* Supplied data
== Segment start ==
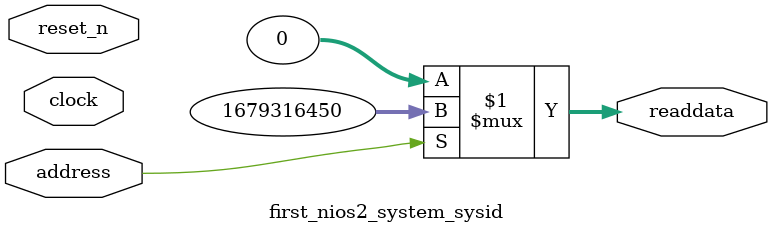
<source format=v>



// synthesis translate_off
`timescale 1ns / 1ps
// synthesis translate_on

// turn off superfluous verilog processor warnings 
// altera message_level Level1 
// altera message_off 10034 10035 10036 10037 10230 10240 10030 

module first_nios2_system_sysid (
               // inputs:
                address,
                clock,
                reset_n,

               // outputs:
                readdata
             )
;

  output  [ 31: 0] readdata;
  input            address;
  input            clock;
  input            reset_n;

  wire    [ 31: 0] readdata;
  //control_slave, which is an e_avalon_slave
  assign readdata = address ? 1679316450 : 0;

endmodule



</source>
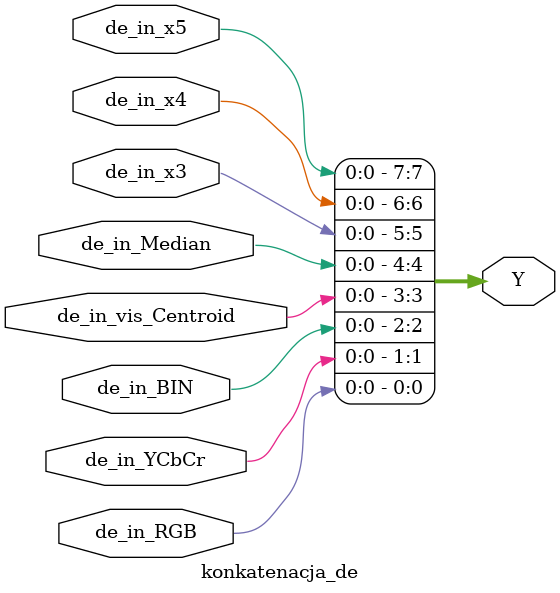
<source format=v>
`timescale 1ns / 1ps

module konkatenacja_de(
    input de_in_RGB,
        input de_in_YCbCr,
        input de_in_BIN,
        input de_in_vis_Centroid,
        input de_in_Median,
        input de_in_x3,
        input de_in_x4,
        input de_in_x5,
        output [7:0] Y       
);
assign Y = {de_in_x5,de_in_x4,de_in_x3,de_in_Median,de_in_vis_Centroid,de_in_BIN,de_in_YCbCr,de_in_RGB};
endmodule

</source>
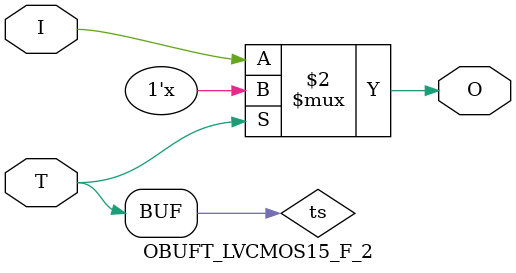
<source format=v>

/*

FUNCTION	: TRI-STATE OUTPUT BUFFER

*/

`celldefine
`timescale  100 ps / 10 ps

module OBUFT_LVCMOS15_F_2 (O, I, T);

    output O;

    input  I, T;

    or O1 (ts, 1'b0, T);
    bufif0 T1 (O, I, ts);

endmodule

</source>
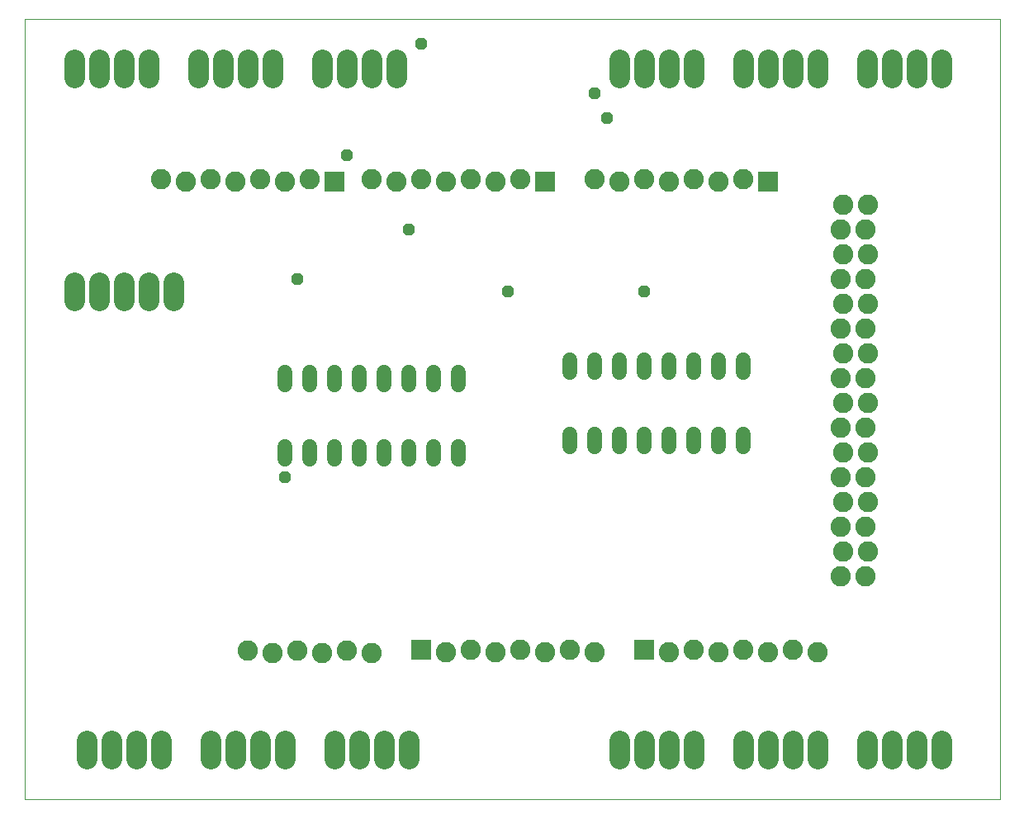
<source format=gbs>
G75*
G70*
%OFA0B0*%
%FSLAX24Y24*%
%IPPOS*%
%LPD*%
%AMOC8*
5,1,8,0,0,1.08239X$1,22.5*
%
%ADD10C,0.0000*%
%ADD11R,0.0820X0.0820*%
%ADD12C,0.0820*%
%ADD13C,0.0820*%
%ADD14C,0.0600*%
%ADD15OC8,0.0480*%
D10*
X000180Y000180D02*
X000180Y031676D01*
X039550Y031676D01*
X039550Y000180D01*
X000180Y000180D01*
D11*
X016180Y006230D03*
X025180Y006230D03*
X021180Y025130D03*
X012680Y025130D03*
X030180Y025130D03*
D12*
X029180Y025230D03*
X028180Y025130D03*
X027180Y025230D03*
X026180Y025130D03*
X025180Y025230D03*
X024180Y025130D03*
X023180Y025230D03*
X020180Y025230D03*
X019180Y025130D03*
X018180Y025230D03*
X017180Y025130D03*
X016180Y025230D03*
X015180Y025130D03*
X014180Y025230D03*
X011680Y025230D03*
X010680Y025130D03*
X009680Y025230D03*
X008680Y025130D03*
X007680Y025230D03*
X006680Y025130D03*
X005680Y025230D03*
X009180Y006180D03*
X010180Y006080D03*
X011180Y006180D03*
X012180Y006080D03*
X013180Y006180D03*
X014180Y006080D03*
X017180Y006130D03*
X018180Y006230D03*
X019180Y006130D03*
X020180Y006230D03*
X021180Y006130D03*
X022180Y006230D03*
X023180Y006130D03*
X026180Y006130D03*
X027180Y006230D03*
X028180Y006130D03*
X029180Y006230D03*
X030180Y006130D03*
X031180Y006230D03*
X032180Y006130D03*
X033130Y009180D03*
X034130Y009180D03*
X034230Y010180D03*
X033230Y010180D03*
X033130Y011180D03*
X034130Y011180D03*
X034230Y012180D03*
X033230Y012180D03*
X033130Y013180D03*
X034130Y013180D03*
X034230Y014180D03*
X033230Y014180D03*
X033130Y015180D03*
X034130Y015180D03*
X034230Y016180D03*
X033230Y016180D03*
X033130Y017180D03*
X034130Y017180D03*
X034230Y018180D03*
X033230Y018180D03*
X033130Y019180D03*
X034130Y019180D03*
X034230Y020180D03*
X033230Y020180D03*
X033130Y021180D03*
X034130Y021180D03*
X034230Y022180D03*
X033230Y022180D03*
X033130Y023180D03*
X034130Y023180D03*
X034230Y024180D03*
X033230Y024180D03*
D13*
X034180Y029310D02*
X034180Y030050D01*
X035180Y030050D02*
X035180Y029310D01*
X036180Y029310D02*
X036180Y030050D01*
X037180Y030050D02*
X037180Y029310D01*
X032180Y029310D02*
X032180Y030050D01*
X031180Y030050D02*
X031180Y029310D01*
X030180Y029310D02*
X030180Y030050D01*
X029180Y030050D02*
X029180Y029310D01*
X027180Y029310D02*
X027180Y030050D01*
X026180Y030050D02*
X026180Y029310D01*
X025180Y029310D02*
X025180Y030050D01*
X024180Y030050D02*
X024180Y029310D01*
X015180Y029310D02*
X015180Y030050D01*
X014180Y030050D02*
X014180Y029310D01*
X013180Y029310D02*
X013180Y030050D01*
X012180Y030050D02*
X012180Y029310D01*
X010180Y029310D02*
X010180Y030050D01*
X009180Y030050D02*
X009180Y029310D01*
X008180Y029310D02*
X008180Y030050D01*
X007180Y030050D02*
X007180Y029310D01*
X005180Y029310D02*
X005180Y030050D01*
X004180Y030050D02*
X004180Y029310D01*
X003180Y029310D02*
X003180Y030050D01*
X002180Y030050D02*
X002180Y029310D01*
X002180Y021050D02*
X002180Y020310D01*
X003180Y020310D02*
X003180Y021050D01*
X004180Y021050D02*
X004180Y020310D01*
X005180Y020310D02*
X005180Y021050D01*
X006180Y021050D02*
X006180Y020310D01*
X005680Y002550D02*
X005680Y001810D01*
X004680Y001810D02*
X004680Y002550D01*
X003680Y002550D02*
X003680Y001810D01*
X002680Y001810D02*
X002680Y002550D01*
X007680Y002550D02*
X007680Y001810D01*
X008680Y001810D02*
X008680Y002550D01*
X009680Y002550D02*
X009680Y001810D01*
X010680Y001810D02*
X010680Y002550D01*
X012680Y002550D02*
X012680Y001810D01*
X013680Y001810D02*
X013680Y002550D01*
X014680Y002550D02*
X014680Y001810D01*
X015680Y001810D02*
X015680Y002550D01*
X024180Y002550D02*
X024180Y001810D01*
X025180Y001810D02*
X025180Y002550D01*
X026180Y002550D02*
X026180Y001810D01*
X027180Y001810D02*
X027180Y002550D01*
X029180Y002550D02*
X029180Y001810D01*
X030180Y001810D02*
X030180Y002550D01*
X031180Y002550D02*
X031180Y001810D01*
X032180Y001810D02*
X032180Y002550D01*
X034180Y002550D02*
X034180Y001810D01*
X035180Y001810D02*
X035180Y002550D01*
X036180Y002550D02*
X036180Y001810D01*
X037180Y001810D02*
X037180Y002550D01*
D14*
X029180Y014420D02*
X029180Y014940D01*
X028180Y014940D02*
X028180Y014420D01*
X027180Y014420D02*
X027180Y014940D01*
X026180Y014940D02*
X026180Y014420D01*
X025180Y014420D02*
X025180Y014940D01*
X024180Y014940D02*
X024180Y014420D01*
X023180Y014420D02*
X023180Y014940D01*
X022180Y014940D02*
X022180Y014420D01*
X022180Y017420D02*
X022180Y017940D01*
X023180Y017940D02*
X023180Y017420D01*
X024180Y017420D02*
X024180Y017940D01*
X025180Y017940D02*
X025180Y017420D01*
X026180Y017420D02*
X026180Y017940D01*
X027180Y017940D02*
X027180Y017420D01*
X028180Y017420D02*
X028180Y017940D01*
X029180Y017940D02*
X029180Y017420D01*
X017680Y017440D02*
X017680Y016920D01*
X016680Y016920D02*
X016680Y017440D01*
X015680Y017440D02*
X015680Y016920D01*
X014680Y016920D02*
X014680Y017440D01*
X013680Y017440D02*
X013680Y016920D01*
X012680Y016920D02*
X012680Y017440D01*
X011680Y017440D02*
X011680Y016920D01*
X010680Y016920D02*
X010680Y017440D01*
X010680Y014440D02*
X010680Y013920D01*
X011680Y013920D02*
X011680Y014440D01*
X012680Y014440D02*
X012680Y013920D01*
X013680Y013920D02*
X013680Y014440D01*
X014680Y014440D02*
X014680Y013920D01*
X015680Y013920D02*
X015680Y014440D01*
X016680Y014440D02*
X016680Y013920D01*
X017680Y013920D02*
X017680Y014440D01*
D15*
X010680Y013180D03*
X019680Y020680D03*
X015680Y023180D03*
X013180Y026180D03*
X016180Y030680D03*
X023180Y028680D03*
X023680Y027680D03*
X025180Y020680D03*
X011180Y021180D03*
M02*

</source>
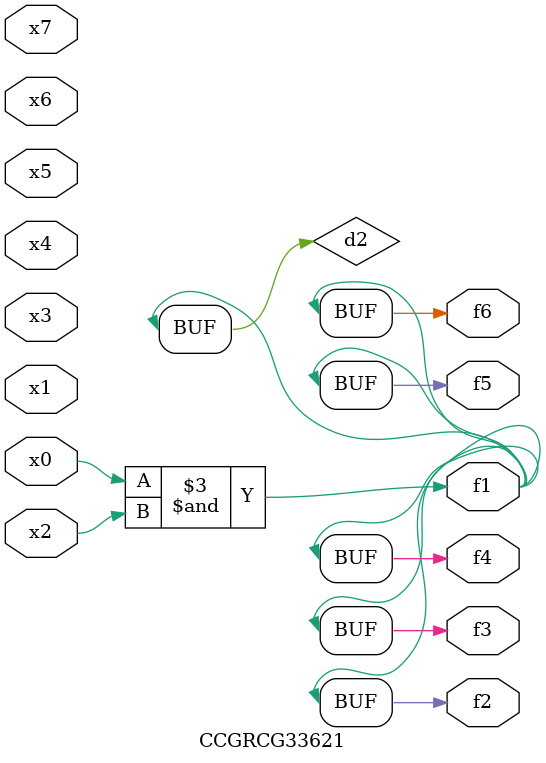
<source format=v>
module CCGRCG33621(
	input x0, x1, x2, x3, x4, x5, x6, x7,
	output f1, f2, f3, f4, f5, f6
);

	wire d1, d2;

	nor (d1, x3, x6);
	and (d2, x0, x2);
	assign f1 = d2;
	assign f2 = d2;
	assign f3 = d2;
	assign f4 = d2;
	assign f5 = d2;
	assign f6 = d2;
endmodule

</source>
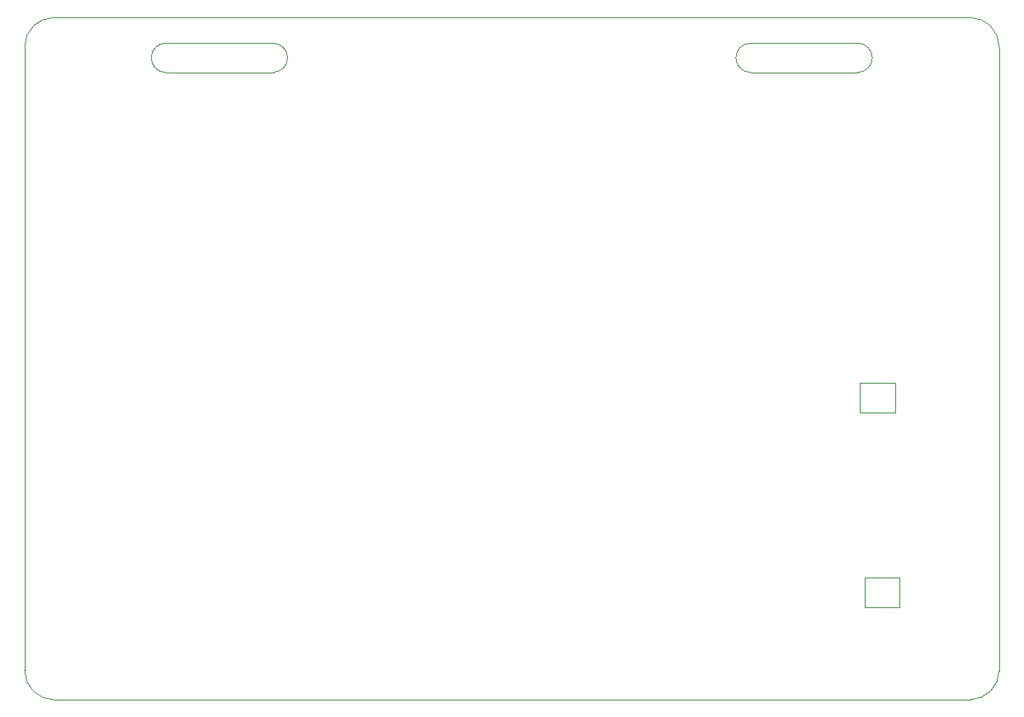
<source format=gm1>
%TF.GenerationSoftware,KiCad,Pcbnew,9.0.7*%
%TF.CreationDate,2026-03-07T10:30:55+01:00*%
%TF.ProjectId,confnicebadge,636f6e66-6e69-4636-9562-616467652e6b,rev?*%
%TF.SameCoordinates,Original*%
%TF.FileFunction,Profile,NP*%
%FSLAX46Y46*%
G04 Gerber Fmt 4.6, Leading zero omitted, Abs format (unit mm)*
G04 Created by KiCad (PCBNEW 9.0.7) date 2026-03-07 10:30:55*
%MOMM*%
%LPD*%
G01*
G04 APERTURE LIST*
%TA.AperFunction,Profile*%
%ADD10C,0.050000*%
%TD*%
%TA.AperFunction,Profile*%
%ADD11C,0.120000*%
%TD*%
G04 APERTURE END LIST*
D10*
X130000000Y-87000000D02*
G75*
G02*
X127000000Y-90000000I-3000000J0D01*
G01*
X30000000Y-23000000D02*
G75*
G02*
X33000000Y-20000000I3000000J0D01*
G01*
X130000000Y-23000000D02*
X130000000Y-87000000D01*
X127000000Y-20000000D02*
G75*
G02*
X130000000Y-23000000I0J-3000000D01*
G01*
X127000000Y-90000000D02*
X33000000Y-90000000D01*
X33000000Y-20000000D02*
X127000000Y-20000000D01*
X33000000Y-90000000D02*
G75*
G02*
X30000000Y-87000000I0J3000000D01*
G01*
X30000000Y-87000000D02*
X30000000Y-23000000D01*
D11*
%TO.C,SW2c*%
X116982000Y-24130000D02*
G75*
G02*
X115482000Y-25630000I-1500000J0D01*
G01*
X115482000Y-22630000D02*
G75*
G02*
X116982000Y-24130000I0J-1500000D01*
G01*
X104482000Y-25630000D02*
G75*
G02*
X102982000Y-24130000I1J1500001D01*
G01*
X102982000Y-24130000D02*
G75*
G02*
X104482000Y-22630000I1500001J-1D01*
G01*
X115482000Y-22630000D02*
X104482000Y-22630000D01*
X104482000Y-25630000D02*
X115482000Y-25630000D01*
%TO.C,SW2b*%
X56982000Y-24130000D02*
G75*
G02*
X55482000Y-25630000I-1500000J0D01*
G01*
X55482000Y-22630000D02*
G75*
G02*
X56982000Y-24130000I0J-1500000D01*
G01*
X44482000Y-25630000D02*
G75*
G02*
X42982000Y-24130000I1J1500001D01*
G01*
X42982000Y-24130000D02*
G75*
G02*
X44482000Y-22630000I1500001J-1D01*
G01*
X55482000Y-22630000D02*
X44482000Y-22630000D01*
X44482000Y-25630000D02*
X55482000Y-25630000D01*
%TO.C,LED1*%
X119300000Y-60550000D02*
X115700000Y-60550000D01*
X119300000Y-57450000D02*
X119300000Y-60550000D01*
X115700000Y-60550000D02*
X115700000Y-57450000D01*
X115700000Y-57450000D02*
X119300000Y-57450000D01*
%TO.C,LED2*%
X119800000Y-80550000D02*
X116200000Y-80550000D01*
X119800000Y-77450000D02*
X119800000Y-80550000D01*
X116200000Y-80550000D02*
X116200000Y-77450000D01*
X116200000Y-77450000D02*
X119800000Y-77450000D01*
%TD*%
M02*

</source>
== Segment end ==
* What the exercise asks
Taking the entries above, print exactly the lines starting at the line with "X013680Y002550D01*" and ending at the line with "X029180Y001810D01*", both included.

* Result of the exercise
X013680Y002550D01*
X014680Y002550D02*
X014680Y001810D01*
X015680Y001810D02*
X015680Y002550D01*
X024180Y002550D02*
X024180Y001810D01*
X025180Y001810D02*
X025180Y002550D01*
X026180Y002550D02*
X026180Y001810D01*
X027180Y001810D02*
X027180Y002550D01*
X029180Y002550D02*
X029180Y001810D01*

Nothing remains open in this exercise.